— Data for analysis —

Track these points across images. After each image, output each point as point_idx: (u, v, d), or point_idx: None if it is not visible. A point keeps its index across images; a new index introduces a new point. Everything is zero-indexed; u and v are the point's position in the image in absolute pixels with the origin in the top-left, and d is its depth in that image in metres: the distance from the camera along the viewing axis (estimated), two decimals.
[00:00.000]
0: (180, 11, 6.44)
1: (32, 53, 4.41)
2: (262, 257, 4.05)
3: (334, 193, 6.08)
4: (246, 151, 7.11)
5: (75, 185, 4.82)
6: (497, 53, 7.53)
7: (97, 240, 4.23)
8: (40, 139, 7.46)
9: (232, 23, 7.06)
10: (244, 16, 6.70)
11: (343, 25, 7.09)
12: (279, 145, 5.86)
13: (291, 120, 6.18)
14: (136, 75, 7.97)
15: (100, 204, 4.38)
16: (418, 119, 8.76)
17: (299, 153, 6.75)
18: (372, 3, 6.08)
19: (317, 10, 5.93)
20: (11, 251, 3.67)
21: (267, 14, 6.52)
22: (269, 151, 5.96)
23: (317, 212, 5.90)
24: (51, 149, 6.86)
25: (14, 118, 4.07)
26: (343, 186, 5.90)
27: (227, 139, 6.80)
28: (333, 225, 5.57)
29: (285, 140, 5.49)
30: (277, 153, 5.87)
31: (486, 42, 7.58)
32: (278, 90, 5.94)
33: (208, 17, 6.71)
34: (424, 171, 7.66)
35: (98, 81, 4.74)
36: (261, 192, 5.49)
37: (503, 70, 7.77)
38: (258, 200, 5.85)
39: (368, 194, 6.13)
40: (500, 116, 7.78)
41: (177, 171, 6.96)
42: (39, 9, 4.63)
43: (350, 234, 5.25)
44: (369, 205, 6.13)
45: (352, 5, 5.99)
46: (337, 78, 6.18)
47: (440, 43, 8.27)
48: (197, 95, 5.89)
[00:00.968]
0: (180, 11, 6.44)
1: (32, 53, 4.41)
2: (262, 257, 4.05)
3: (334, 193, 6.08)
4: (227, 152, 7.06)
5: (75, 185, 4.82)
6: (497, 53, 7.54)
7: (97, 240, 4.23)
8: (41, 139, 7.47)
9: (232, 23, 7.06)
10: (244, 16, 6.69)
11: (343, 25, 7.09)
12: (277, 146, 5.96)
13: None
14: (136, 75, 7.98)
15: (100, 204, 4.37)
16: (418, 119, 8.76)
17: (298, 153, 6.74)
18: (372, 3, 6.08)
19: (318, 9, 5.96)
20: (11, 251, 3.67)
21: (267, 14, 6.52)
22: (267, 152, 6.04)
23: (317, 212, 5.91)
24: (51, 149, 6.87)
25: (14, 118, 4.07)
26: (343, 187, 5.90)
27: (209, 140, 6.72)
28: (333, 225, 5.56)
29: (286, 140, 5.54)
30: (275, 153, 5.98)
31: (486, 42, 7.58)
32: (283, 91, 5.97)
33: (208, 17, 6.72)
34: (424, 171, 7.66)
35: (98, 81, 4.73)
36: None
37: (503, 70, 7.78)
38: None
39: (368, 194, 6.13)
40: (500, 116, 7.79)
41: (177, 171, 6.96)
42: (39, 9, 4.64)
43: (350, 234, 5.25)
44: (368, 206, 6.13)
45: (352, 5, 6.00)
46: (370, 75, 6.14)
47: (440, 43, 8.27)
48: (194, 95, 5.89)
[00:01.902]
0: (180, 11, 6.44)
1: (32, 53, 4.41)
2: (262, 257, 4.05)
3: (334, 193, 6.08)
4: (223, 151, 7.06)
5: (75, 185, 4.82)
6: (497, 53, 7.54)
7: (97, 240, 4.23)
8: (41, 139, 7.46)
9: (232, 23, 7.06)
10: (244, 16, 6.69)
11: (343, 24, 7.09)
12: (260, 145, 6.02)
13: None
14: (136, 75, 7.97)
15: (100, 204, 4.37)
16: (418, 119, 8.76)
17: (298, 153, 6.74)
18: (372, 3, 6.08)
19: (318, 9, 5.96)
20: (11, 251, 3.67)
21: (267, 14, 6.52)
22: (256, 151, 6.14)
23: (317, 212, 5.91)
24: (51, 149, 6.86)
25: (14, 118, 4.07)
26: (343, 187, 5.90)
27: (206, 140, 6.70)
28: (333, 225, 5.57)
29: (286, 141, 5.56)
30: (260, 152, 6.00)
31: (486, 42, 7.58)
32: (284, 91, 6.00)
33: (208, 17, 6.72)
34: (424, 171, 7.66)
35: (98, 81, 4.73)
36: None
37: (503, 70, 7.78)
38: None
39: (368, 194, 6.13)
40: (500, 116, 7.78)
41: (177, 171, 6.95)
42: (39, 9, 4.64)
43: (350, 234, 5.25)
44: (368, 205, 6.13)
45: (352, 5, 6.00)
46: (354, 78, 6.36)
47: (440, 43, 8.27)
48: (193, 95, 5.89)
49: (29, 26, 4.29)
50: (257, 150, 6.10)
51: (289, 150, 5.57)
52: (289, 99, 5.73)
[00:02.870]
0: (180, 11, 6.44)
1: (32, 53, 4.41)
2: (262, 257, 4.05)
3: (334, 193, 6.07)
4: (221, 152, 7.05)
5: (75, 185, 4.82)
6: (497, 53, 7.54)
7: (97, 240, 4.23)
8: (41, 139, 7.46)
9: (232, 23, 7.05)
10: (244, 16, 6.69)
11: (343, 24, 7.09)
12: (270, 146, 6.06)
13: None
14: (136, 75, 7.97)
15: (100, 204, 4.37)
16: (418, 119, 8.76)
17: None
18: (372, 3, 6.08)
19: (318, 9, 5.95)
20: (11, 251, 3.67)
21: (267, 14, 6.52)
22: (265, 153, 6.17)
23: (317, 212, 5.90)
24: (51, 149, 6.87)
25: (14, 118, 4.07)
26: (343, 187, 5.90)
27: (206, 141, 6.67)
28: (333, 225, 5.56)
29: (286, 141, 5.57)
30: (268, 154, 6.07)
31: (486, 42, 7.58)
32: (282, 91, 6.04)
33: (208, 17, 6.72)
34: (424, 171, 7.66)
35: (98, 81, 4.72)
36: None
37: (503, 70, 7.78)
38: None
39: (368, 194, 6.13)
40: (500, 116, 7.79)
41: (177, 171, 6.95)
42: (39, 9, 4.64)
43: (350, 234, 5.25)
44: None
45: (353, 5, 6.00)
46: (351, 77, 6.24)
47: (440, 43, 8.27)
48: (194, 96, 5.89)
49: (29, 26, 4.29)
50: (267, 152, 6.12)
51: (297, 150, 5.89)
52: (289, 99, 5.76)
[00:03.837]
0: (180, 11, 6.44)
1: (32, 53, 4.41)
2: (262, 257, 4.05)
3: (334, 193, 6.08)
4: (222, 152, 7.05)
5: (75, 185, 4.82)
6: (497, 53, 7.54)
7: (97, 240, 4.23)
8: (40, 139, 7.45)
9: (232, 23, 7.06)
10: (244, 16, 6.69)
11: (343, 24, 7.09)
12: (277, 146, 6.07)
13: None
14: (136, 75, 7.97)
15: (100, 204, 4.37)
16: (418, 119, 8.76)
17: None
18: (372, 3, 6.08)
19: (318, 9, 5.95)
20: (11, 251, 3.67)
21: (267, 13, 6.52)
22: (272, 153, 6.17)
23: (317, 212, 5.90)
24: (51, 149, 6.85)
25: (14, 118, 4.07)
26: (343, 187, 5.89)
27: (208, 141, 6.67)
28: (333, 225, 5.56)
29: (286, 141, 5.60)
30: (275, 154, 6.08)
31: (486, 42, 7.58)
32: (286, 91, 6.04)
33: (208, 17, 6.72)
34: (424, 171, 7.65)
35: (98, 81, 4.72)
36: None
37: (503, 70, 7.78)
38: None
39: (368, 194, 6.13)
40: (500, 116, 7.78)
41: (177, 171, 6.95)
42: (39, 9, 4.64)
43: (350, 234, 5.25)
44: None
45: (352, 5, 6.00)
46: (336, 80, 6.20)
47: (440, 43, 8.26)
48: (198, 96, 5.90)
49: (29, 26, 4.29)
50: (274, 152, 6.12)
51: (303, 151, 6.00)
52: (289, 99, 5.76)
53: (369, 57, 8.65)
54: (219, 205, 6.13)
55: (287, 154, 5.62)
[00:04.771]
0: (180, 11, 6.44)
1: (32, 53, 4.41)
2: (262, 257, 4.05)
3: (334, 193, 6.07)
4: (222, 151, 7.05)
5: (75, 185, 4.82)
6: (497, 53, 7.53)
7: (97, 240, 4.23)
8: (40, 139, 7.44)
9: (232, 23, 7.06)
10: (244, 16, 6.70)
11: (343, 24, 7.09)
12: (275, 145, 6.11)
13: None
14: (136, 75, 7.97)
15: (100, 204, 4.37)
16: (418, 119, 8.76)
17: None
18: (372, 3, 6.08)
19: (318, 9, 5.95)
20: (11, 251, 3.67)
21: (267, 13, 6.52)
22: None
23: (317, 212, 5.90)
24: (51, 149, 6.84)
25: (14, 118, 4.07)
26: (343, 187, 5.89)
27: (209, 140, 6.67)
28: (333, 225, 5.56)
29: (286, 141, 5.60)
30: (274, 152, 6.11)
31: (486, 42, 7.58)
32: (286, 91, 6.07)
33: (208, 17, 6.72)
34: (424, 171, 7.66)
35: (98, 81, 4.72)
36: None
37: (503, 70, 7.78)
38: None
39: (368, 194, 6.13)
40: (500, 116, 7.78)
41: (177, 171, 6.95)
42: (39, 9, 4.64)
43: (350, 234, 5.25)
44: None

— What the task asks —
Taking the line with "27: (208, 141, 6.67)" as the start and the last line of the data above as the end, write out those two lines and every line between them exactly, and only those.

— Exercise output —
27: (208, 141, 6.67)
28: (333, 225, 5.56)
29: (286, 141, 5.60)
30: (275, 154, 6.08)
31: (486, 42, 7.58)
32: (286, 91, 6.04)
33: (208, 17, 6.72)
34: (424, 171, 7.65)
35: (98, 81, 4.72)
36: None
37: (503, 70, 7.78)
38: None
39: (368, 194, 6.13)
40: (500, 116, 7.78)
41: (177, 171, 6.95)
42: (39, 9, 4.64)
43: (350, 234, 5.25)
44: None
45: (352, 5, 6.00)
46: (336, 80, 6.20)
47: (440, 43, 8.26)
48: (198, 96, 5.90)
49: (29, 26, 4.29)
50: (274, 152, 6.12)
51: (303, 151, 6.00)
52: (289, 99, 5.76)
53: (369, 57, 8.65)
54: (219, 205, 6.13)
55: (287, 154, 5.62)
[00:04.771]
0: (180, 11, 6.44)
1: (32, 53, 4.41)
2: (262, 257, 4.05)
3: (334, 193, 6.07)
4: (222, 151, 7.05)
5: (75, 185, 4.82)
6: (497, 53, 7.53)
7: (97, 240, 4.23)
8: (40, 139, 7.44)
9: (232, 23, 7.06)
10: (244, 16, 6.70)
11: (343, 24, 7.09)
12: (275, 145, 6.11)
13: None
14: (136, 75, 7.97)
15: (100, 204, 4.37)
16: (418, 119, 8.76)
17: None
18: (372, 3, 6.08)
19: (318, 9, 5.95)
20: (11, 251, 3.67)
21: (267, 13, 6.52)
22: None
23: (317, 212, 5.90)
24: (51, 149, 6.84)
25: (14, 118, 4.07)
26: (343, 187, 5.89)
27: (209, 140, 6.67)
28: (333, 225, 5.56)
29: (286, 141, 5.60)
30: (274, 152, 6.11)
31: (486, 42, 7.58)
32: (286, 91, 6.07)
33: (208, 17, 6.72)
34: (424, 171, 7.66)
35: (98, 81, 4.72)
36: None
37: (503, 70, 7.78)
38: None
39: (368, 194, 6.13)
40: (500, 116, 7.78)
41: (177, 171, 6.95)
42: (39, 9, 4.64)
43: (350, 234, 5.25)
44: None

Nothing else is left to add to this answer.